Он потянулся и даже не подумал о том, что всего неделю назад он в ответ на этот же самый вопрос сказал бы: «Дядя Герге, когда я проснулся..» И дальше последовала бы пятиминутная тирада о том, как он проснулся, какую испытывал боль во всем теле, потом о героическом купании (еще три минуты) и наконец: «Но сейчас я так себя чувствую, точно заново родился!»

И вместо всего этого только лишь:

— Хороша! И я голоден, дядя Герге. В последнее время мне все время хочется есть.

— Да уж слышу.





Плотовщик даже немного покраснел, потому что в животе у него заурчало. Впрочем, у Дюлы только одна щека по-девичьи зарделась; правая же половина лица оставалась суровой, припухшей и синей.

Как только сучья в костре начали потрескивать и над ними взвились язычки пламени, Матула нарезал хлеб и стал его поджаривать.

— Хлеб-то наш маленько заплесневел. Не заметил?

— Нет.

— Поэтому сначала его нужно поджаривать. Не забудь взять с собой рюкзак. Скажи Нанчи, чтобы она лучше пропекала хлеб. И вообще пусть лучше пришлет две маленькие булки, чем одну большую.

— Тетя Нанчи рассердится.

— Может, и рассердится. Но лучше уж если она полчаса посерчает, чем мы есть будем всю неделю заплесневелый хлеб… Вот и готово. Бери ломоть и подержи сало над огнем так, чтобы оно на хлеб капало. Возьми соль и зеленый перец.

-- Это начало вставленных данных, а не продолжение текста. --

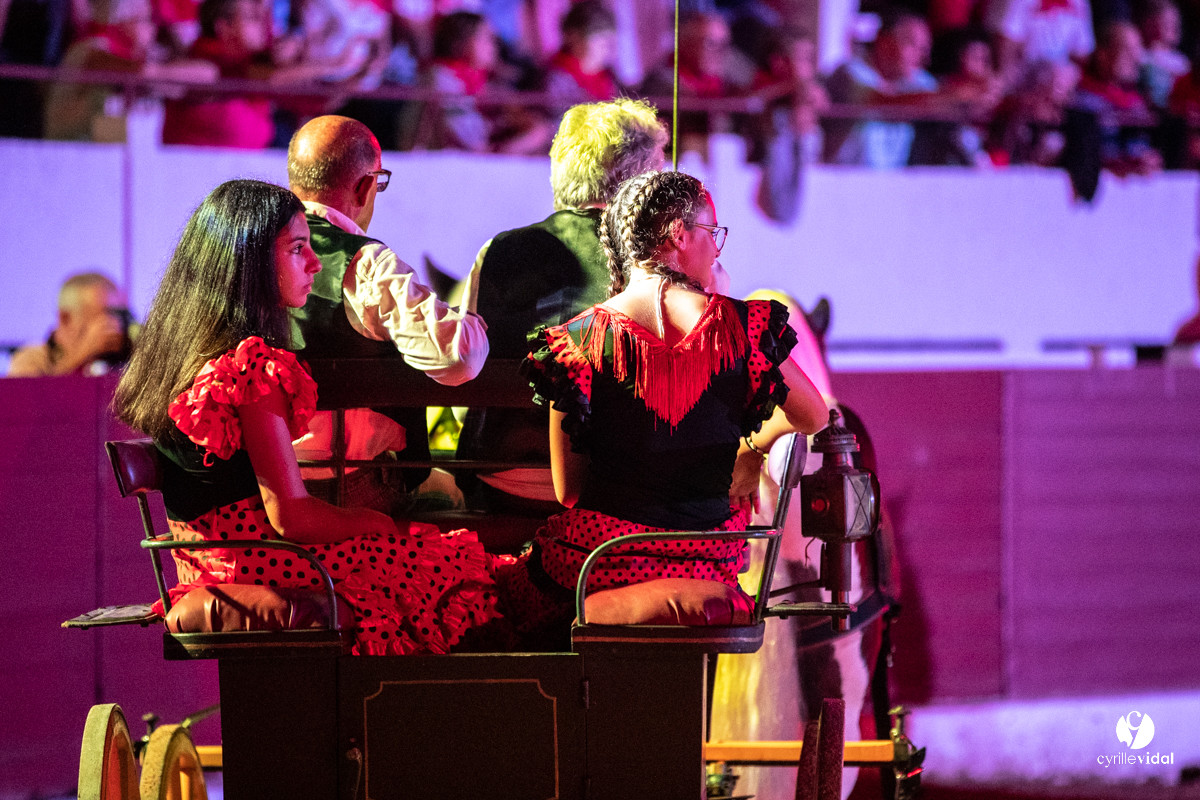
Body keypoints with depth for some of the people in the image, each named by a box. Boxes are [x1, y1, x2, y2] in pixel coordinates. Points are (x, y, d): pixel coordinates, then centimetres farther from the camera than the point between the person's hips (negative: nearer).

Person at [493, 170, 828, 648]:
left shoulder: (578, 340, -8)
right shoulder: (741, 326, -6)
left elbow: (568, 492, -3)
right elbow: (812, 416, 9)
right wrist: (752, 452, 28)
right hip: (705, 564, 1)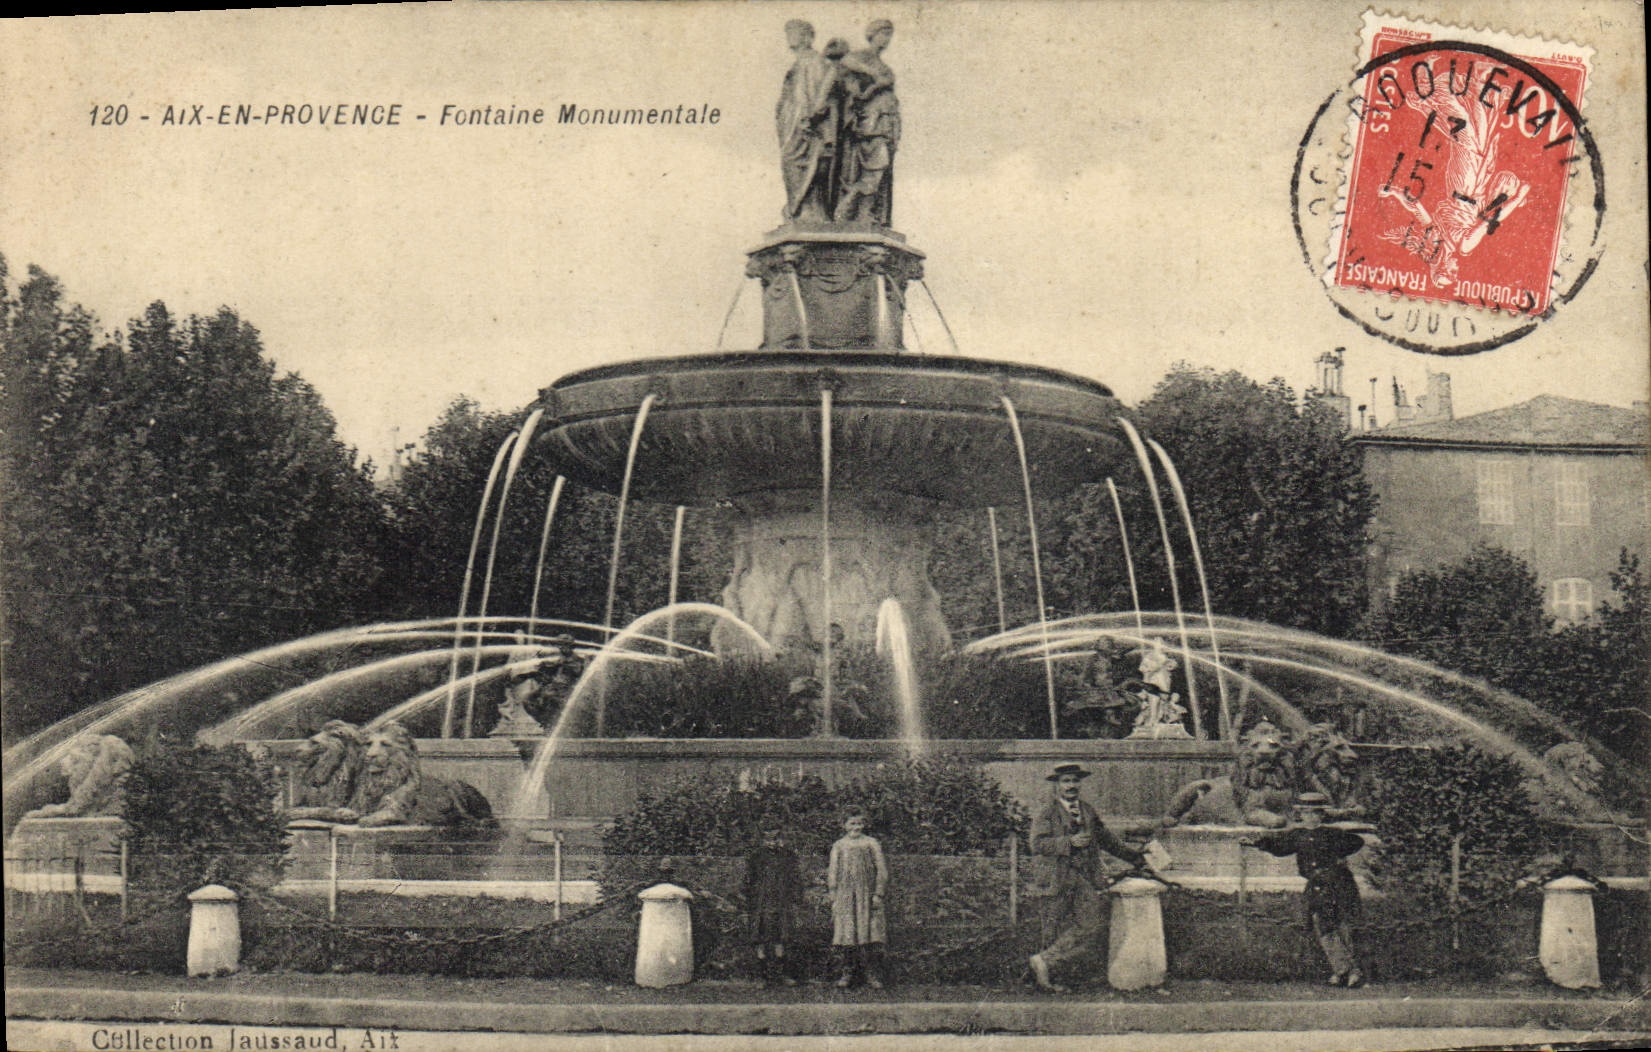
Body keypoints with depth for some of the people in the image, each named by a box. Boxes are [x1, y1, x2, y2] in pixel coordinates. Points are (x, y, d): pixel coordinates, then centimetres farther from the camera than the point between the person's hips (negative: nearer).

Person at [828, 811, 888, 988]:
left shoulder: (871, 844, 8)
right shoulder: (838, 846, 11)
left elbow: (881, 869, 5)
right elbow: (832, 872, 11)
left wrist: (878, 894, -3)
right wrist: (833, 896, 3)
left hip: (867, 895, -1)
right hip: (844, 896, 1)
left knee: (869, 933, -6)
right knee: (846, 933, -4)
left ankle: (872, 975, -3)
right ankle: (846, 974, 2)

Потом они молча принялись за завтрак. Только сухари похрустывали на зубах. Плотовщик чувствовал, как его охватывало приятное ощущение ленивой сытости.

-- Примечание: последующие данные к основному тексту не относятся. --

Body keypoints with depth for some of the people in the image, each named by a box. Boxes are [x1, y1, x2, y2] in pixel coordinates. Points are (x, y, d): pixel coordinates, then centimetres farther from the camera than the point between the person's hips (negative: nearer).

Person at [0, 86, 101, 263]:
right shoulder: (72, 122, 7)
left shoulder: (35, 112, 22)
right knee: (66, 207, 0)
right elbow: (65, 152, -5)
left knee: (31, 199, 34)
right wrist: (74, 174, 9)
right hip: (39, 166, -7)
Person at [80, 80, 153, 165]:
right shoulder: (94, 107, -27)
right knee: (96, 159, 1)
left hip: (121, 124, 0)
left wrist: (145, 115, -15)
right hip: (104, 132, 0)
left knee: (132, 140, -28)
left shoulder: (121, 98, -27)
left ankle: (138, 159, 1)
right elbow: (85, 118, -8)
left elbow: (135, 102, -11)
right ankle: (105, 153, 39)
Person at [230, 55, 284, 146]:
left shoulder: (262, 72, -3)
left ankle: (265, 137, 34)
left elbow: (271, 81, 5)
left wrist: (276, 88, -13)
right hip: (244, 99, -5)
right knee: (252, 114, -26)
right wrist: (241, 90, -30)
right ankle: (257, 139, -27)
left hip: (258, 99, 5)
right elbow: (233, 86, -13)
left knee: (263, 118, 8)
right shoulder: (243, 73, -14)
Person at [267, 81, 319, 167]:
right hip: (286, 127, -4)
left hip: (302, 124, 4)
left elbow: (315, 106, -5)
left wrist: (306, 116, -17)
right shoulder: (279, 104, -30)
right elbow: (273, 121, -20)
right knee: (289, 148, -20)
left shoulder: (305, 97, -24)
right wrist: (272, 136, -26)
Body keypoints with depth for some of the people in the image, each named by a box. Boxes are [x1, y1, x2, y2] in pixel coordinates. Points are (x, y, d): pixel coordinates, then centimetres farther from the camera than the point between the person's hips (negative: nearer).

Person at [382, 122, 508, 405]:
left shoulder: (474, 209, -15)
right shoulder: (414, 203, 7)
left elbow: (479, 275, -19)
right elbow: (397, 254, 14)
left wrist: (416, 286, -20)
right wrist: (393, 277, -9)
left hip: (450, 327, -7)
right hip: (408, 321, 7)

Матула сложил свой перочинный нож и поднял голову.

— А-а!..

— Вороны! — привстал Дюла и достал бинокль. — Они еще далеко, но словно кого-то преследуют!

— Давай спрячемся, — предложил старик, потому что можно было уже разглядеть, как отдельные вороны проносятся между деревьями.

— Смотрите туда!

В этот момент оттуда, где стояли высокие редкие березы, взлетел орлан-белохвост. Если он не повернет, то пролетит рядом с хижиной. Матула и Плотовщик так плотно прижались к земле, как дранка одна к другой на крыше.

— Ой! Какой большой! И в когтях у него вроде бы какое-то Животное. Щенок!

— Вряд ли, — шепотом отозвался Матула. — Орлан редко залетает в деревню.

— Лиса! Лисенок! — возбужденно воскликнул Дюла.

— Ага! Теперь и я вижу. Лисы в эту пору шелудивые — болеют. Гигантская птица была уже не более, чем в пятидесяти метрах от них. Вороны же поднимали страшный гвалт, будто прося помощи у двух людей.

«Видите? Каррр-карр! Или вы не видите? Он тащит ее, уносит, и нам ничего не достанется! Карр-каррр!»

— Какой огромный! — прошептал Дюла и снова взялся за бинокль. — Я и не подозревал, что он такой большой!

— Да, красивая, большая птица, — проговорил Матула. — Сейчас он летит к своему дереву.

— И тут же слопает лису?

— Думаю, у него нет холодильника. Ну, а теперь поесть мы уже поели, на орла тоже полюбовались, выходит, не грех и к уборке приступить. Давно пора!

— Конечно, — с готовностью поднялся Дюла. — Скажу честно: для Кряжа я с удовольствием займусь уборкой.

— Вот и хорошо, — кивнул старик. — Только не забудь ужо захватить из дома два одеяла для гостя. Ну что ж, приступим.

Через несколько минут поляна вокруг хижины уже смахивала на разграбленный разбойниками склад ярмарочных товаров, зато внутри хижина была совершенно пуста.